*Task details:*
Could you set down exactly the lines in the records below between the line holding "Gastronomie" and the line holding "expliqué ce que", inclusive?

———

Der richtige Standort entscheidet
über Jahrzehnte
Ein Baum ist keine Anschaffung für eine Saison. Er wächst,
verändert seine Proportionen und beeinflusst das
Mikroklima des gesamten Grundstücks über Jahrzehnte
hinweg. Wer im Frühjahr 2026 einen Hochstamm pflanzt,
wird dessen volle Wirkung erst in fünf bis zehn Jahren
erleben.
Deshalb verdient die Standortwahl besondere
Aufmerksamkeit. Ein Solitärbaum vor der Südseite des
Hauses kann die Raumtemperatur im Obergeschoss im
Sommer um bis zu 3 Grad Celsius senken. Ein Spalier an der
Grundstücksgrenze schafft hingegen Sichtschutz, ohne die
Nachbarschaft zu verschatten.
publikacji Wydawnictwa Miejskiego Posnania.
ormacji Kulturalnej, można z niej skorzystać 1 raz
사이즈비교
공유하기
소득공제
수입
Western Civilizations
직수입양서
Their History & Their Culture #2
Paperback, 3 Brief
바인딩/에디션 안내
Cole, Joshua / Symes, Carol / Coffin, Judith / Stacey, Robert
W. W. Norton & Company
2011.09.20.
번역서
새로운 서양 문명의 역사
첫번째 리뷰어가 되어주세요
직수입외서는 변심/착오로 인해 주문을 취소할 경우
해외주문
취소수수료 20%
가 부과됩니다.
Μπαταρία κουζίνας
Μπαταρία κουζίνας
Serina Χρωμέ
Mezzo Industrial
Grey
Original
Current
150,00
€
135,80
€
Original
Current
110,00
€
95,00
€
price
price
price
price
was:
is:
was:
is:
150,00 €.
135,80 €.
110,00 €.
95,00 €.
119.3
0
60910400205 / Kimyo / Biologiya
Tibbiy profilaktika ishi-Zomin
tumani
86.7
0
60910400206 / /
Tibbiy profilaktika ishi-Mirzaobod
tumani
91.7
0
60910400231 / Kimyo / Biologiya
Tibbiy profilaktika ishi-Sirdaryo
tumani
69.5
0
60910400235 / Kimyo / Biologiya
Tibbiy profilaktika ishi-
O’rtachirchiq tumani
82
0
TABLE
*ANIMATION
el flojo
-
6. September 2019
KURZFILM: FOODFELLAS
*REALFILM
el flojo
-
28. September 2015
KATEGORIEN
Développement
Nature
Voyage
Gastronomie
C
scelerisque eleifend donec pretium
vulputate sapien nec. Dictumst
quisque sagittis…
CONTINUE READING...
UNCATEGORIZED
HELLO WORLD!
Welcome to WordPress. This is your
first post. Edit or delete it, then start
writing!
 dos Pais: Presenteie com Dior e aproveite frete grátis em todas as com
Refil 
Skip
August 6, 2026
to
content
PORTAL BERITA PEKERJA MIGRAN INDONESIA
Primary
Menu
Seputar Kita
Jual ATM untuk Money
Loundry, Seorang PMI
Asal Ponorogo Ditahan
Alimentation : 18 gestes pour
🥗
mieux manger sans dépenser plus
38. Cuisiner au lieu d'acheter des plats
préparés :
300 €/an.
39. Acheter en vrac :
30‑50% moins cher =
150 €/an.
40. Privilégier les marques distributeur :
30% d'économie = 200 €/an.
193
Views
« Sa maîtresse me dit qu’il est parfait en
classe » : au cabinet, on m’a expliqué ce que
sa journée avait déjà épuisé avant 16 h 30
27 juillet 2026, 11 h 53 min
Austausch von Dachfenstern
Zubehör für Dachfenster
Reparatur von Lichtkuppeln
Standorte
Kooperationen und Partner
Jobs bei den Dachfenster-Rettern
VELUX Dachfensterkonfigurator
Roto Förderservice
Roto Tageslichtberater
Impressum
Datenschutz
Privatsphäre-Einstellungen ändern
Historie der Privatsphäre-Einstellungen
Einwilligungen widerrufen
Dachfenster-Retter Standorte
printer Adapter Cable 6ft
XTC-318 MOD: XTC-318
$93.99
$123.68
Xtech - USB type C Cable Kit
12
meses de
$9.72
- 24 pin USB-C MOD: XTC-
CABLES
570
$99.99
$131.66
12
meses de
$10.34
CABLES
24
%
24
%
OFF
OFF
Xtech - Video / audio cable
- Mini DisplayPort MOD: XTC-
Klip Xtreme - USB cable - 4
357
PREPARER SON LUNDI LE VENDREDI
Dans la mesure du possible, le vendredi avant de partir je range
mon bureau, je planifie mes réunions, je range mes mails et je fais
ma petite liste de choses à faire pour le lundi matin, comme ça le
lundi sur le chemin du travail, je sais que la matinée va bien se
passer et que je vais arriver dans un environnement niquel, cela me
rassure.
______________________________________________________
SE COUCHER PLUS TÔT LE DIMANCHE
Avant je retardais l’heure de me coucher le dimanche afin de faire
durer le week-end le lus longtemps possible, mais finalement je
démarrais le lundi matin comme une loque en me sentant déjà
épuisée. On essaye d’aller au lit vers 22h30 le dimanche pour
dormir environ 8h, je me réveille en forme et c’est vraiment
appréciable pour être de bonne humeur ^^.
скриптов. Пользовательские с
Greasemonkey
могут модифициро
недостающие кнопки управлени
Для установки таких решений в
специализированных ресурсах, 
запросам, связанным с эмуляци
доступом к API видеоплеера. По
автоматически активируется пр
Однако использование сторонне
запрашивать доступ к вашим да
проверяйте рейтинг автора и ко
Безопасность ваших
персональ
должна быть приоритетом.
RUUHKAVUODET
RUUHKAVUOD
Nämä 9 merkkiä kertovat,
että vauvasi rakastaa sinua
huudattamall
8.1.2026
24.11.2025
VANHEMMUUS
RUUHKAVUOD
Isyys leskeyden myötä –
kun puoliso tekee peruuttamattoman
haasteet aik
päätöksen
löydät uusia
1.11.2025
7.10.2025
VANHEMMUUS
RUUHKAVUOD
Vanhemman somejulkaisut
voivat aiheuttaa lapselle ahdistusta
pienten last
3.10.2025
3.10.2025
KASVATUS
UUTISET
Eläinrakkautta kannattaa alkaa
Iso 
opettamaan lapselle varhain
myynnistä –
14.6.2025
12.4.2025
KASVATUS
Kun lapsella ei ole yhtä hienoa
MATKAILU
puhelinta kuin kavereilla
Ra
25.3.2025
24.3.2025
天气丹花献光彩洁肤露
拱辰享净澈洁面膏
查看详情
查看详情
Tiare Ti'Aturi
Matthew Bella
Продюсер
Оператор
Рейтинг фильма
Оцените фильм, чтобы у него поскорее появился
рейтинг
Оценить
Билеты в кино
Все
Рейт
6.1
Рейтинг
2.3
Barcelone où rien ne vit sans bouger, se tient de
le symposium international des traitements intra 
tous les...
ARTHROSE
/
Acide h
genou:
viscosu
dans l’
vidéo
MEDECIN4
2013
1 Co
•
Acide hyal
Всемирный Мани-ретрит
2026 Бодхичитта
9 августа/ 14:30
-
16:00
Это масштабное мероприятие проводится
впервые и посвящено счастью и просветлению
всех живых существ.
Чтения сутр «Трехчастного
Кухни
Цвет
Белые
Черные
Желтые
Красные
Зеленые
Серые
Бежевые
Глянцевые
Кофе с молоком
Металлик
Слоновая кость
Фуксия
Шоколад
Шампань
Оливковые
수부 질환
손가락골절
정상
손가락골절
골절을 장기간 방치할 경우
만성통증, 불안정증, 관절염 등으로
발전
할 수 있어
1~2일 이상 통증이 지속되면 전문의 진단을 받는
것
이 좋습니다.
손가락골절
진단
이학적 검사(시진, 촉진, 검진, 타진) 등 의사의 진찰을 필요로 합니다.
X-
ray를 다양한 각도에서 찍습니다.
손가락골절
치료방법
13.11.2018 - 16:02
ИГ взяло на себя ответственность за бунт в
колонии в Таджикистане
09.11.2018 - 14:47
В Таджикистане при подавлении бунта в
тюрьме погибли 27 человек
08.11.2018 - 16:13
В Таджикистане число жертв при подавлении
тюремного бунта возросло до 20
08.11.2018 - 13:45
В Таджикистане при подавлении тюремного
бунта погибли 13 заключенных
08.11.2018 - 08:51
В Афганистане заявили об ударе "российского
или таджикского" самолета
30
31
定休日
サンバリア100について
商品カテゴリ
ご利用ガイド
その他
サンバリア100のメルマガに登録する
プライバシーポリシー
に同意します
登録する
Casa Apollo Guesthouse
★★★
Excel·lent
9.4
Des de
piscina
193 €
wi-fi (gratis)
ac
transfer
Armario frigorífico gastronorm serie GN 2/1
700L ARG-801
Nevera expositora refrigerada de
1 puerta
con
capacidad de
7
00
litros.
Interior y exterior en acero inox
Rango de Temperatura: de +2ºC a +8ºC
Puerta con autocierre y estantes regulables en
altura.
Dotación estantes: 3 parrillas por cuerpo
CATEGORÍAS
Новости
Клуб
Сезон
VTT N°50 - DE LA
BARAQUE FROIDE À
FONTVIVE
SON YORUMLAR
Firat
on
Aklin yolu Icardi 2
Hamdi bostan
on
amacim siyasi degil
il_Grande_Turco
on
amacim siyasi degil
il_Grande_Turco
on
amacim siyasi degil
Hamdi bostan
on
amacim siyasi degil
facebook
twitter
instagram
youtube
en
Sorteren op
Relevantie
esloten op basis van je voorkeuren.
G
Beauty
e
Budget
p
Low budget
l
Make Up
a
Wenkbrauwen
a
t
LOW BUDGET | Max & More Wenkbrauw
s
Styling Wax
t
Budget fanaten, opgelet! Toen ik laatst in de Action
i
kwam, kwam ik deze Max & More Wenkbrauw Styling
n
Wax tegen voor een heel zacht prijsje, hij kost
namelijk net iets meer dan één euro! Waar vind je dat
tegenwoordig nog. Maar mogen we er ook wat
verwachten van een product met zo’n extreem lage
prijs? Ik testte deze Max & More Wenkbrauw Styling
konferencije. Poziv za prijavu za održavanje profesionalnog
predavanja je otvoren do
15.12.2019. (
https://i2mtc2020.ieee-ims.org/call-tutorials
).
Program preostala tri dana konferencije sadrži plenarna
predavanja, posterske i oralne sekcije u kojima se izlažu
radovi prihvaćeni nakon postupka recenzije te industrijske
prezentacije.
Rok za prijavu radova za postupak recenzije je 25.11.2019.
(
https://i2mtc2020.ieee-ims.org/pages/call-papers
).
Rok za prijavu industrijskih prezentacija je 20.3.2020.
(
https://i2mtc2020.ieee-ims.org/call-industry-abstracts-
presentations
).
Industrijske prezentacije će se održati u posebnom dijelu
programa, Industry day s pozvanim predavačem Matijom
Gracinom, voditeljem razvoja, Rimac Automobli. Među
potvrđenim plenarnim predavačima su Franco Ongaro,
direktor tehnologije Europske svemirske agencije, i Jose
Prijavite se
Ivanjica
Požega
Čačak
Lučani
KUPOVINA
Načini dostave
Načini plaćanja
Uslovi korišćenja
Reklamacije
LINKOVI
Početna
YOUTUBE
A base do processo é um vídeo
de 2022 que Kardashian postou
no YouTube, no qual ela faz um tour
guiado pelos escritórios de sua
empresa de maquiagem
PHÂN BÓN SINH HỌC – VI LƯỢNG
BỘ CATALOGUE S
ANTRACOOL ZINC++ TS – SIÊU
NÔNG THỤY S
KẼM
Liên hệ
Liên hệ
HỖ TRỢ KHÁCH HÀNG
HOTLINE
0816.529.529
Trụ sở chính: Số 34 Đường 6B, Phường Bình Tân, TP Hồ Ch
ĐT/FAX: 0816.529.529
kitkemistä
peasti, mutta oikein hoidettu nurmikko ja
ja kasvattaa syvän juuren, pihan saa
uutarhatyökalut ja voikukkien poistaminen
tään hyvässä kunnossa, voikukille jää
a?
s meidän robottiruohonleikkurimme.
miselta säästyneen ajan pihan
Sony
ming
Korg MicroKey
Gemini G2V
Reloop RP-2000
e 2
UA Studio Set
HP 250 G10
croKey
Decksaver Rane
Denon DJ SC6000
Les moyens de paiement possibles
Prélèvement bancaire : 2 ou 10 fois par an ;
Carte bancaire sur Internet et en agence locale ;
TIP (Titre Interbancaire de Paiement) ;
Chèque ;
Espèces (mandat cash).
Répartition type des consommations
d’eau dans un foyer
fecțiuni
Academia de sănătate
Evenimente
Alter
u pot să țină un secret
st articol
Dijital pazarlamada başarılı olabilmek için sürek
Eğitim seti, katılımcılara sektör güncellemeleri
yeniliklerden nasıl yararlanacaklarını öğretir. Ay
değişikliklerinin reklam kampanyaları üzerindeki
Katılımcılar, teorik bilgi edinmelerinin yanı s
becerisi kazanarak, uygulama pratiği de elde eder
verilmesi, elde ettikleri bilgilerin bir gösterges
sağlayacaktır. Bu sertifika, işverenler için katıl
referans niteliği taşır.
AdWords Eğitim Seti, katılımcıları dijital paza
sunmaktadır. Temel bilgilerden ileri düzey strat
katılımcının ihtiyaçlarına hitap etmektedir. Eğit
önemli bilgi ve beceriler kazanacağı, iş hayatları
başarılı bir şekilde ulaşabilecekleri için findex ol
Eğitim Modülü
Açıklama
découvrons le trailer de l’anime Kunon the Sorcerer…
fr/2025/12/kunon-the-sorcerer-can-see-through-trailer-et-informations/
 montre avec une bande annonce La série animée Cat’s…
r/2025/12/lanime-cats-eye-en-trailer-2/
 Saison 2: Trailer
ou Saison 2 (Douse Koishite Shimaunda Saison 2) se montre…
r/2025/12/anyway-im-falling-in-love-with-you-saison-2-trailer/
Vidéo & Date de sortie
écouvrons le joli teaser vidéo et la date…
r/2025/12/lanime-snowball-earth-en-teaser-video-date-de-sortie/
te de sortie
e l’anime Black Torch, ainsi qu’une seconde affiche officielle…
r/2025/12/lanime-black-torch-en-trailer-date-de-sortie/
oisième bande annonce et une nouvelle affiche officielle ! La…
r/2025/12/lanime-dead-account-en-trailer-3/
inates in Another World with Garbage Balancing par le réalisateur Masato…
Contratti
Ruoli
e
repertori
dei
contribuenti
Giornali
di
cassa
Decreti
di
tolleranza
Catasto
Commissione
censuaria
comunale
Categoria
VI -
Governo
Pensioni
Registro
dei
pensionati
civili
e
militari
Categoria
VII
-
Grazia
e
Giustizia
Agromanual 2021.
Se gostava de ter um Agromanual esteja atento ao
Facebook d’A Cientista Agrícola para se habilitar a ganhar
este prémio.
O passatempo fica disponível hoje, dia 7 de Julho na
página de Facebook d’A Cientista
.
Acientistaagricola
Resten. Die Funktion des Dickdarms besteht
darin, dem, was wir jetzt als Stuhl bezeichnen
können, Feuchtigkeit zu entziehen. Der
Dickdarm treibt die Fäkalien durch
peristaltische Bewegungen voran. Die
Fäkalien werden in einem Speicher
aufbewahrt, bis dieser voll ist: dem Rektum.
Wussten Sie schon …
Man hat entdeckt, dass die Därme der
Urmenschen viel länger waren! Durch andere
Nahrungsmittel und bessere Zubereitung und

———

*Answer below:*
Gastronomie
C
scelerisque eleifend donec pretium
vulputate sapien nec. Dictumst
quisque sagittis…
CONTINUE READING...
UNCATEGORIZED
HELLO WORLD!
Welcome to WordPress. This is your
first post. Edit or delete it, then start
writing!
 dos Pais: Presenteie com Dior e aproveite frete grátis em todas as com
Refil 
Skip
August 6, 2026
to
content
PORTAL BERITA PEKERJA MIGRAN INDONESIA
Primary
Menu
Seputar Kita
Jual ATM untuk Money
Loundry, Seorang PMI
Asal Ponorogo Ditahan
Alimentation : 18 gestes pour
🥗
mieux manger sans dépenser plus
38. Cuisiner au lieu d'acheter des plats
préparés :
300 €/an.
39. Acheter en vrac :
30‑50% moins cher =
150 €/an.
40. Privilégier les marques distributeur :
30% d'économie = 200 €/an.
193
Views
« Sa maîtresse me dit qu’il est parfait en
classe » : au cabinet, on m’a expliqué ce que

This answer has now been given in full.